# [YOUR ASSIGNMENT]
Leaving out every picture, transcribe the lines from the line that contains "- potted plant [179,511,279,621]" to the end of the entries below, both ends included.
══ STUDY MATERIAL ══
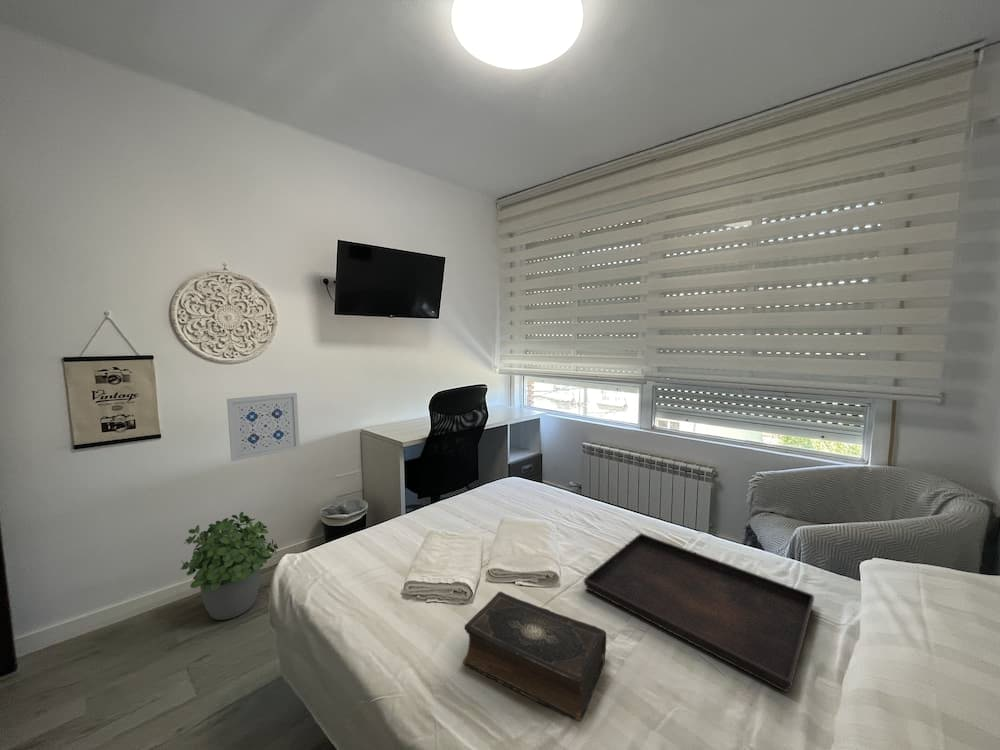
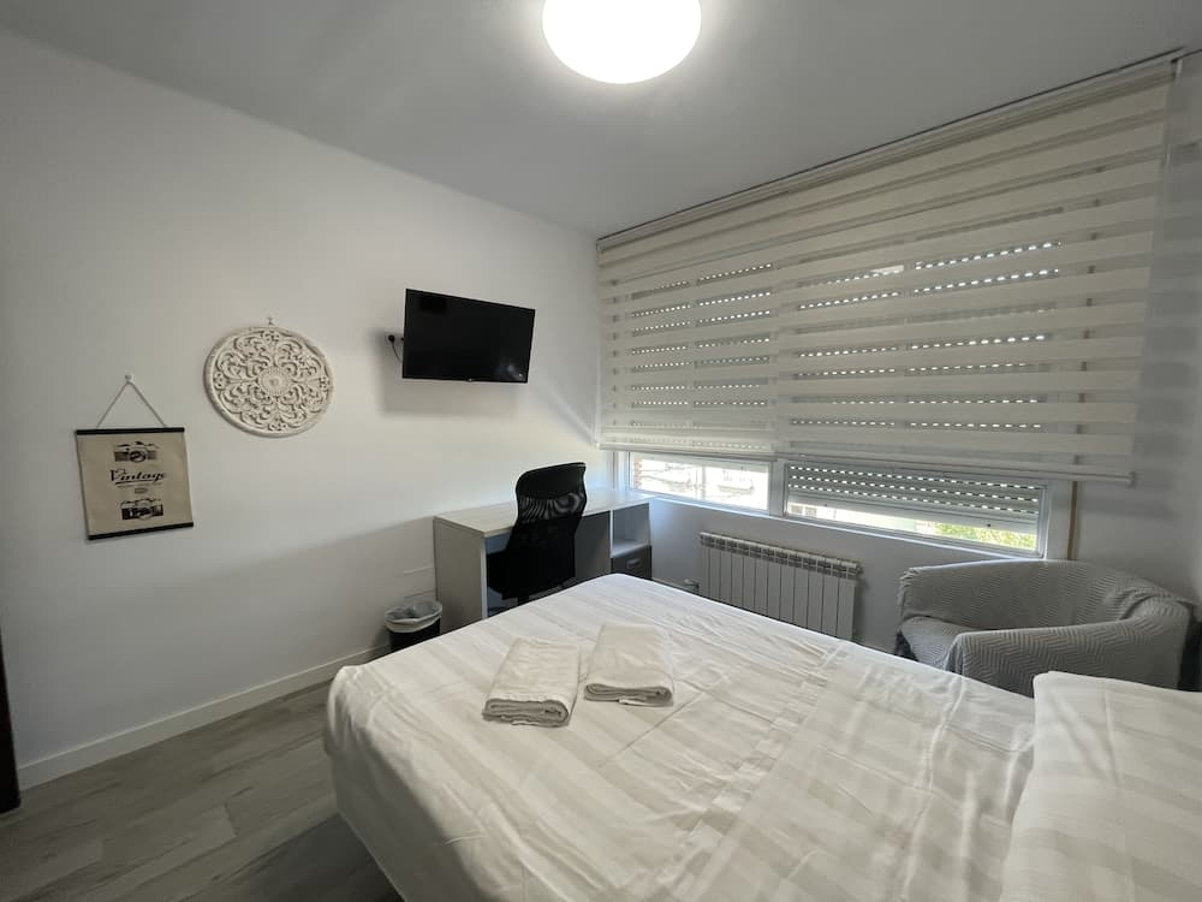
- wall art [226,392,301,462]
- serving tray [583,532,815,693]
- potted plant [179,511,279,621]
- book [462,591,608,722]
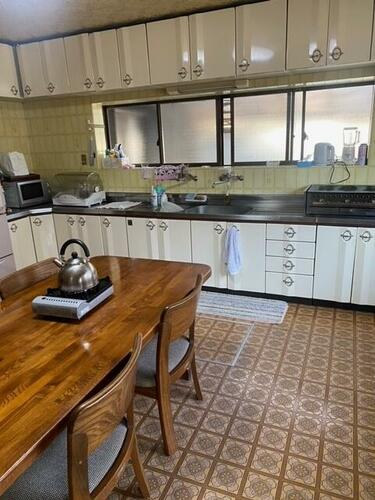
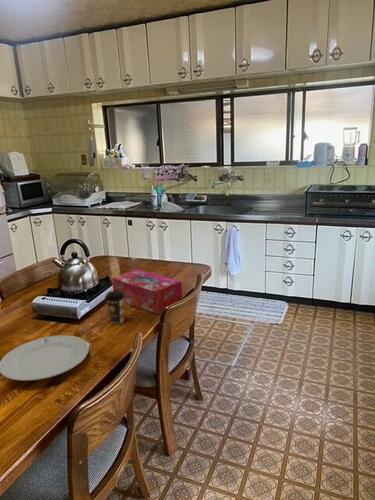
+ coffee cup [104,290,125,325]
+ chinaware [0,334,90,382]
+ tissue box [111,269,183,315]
═══
# [ANSWER TO THIS PROBLEM]
- potted plant [179,511,279,621]
- book [462,591,608,722]
+ coffee cup [104,290,125,325]
+ chinaware [0,334,90,382]
+ tissue box [111,269,183,315]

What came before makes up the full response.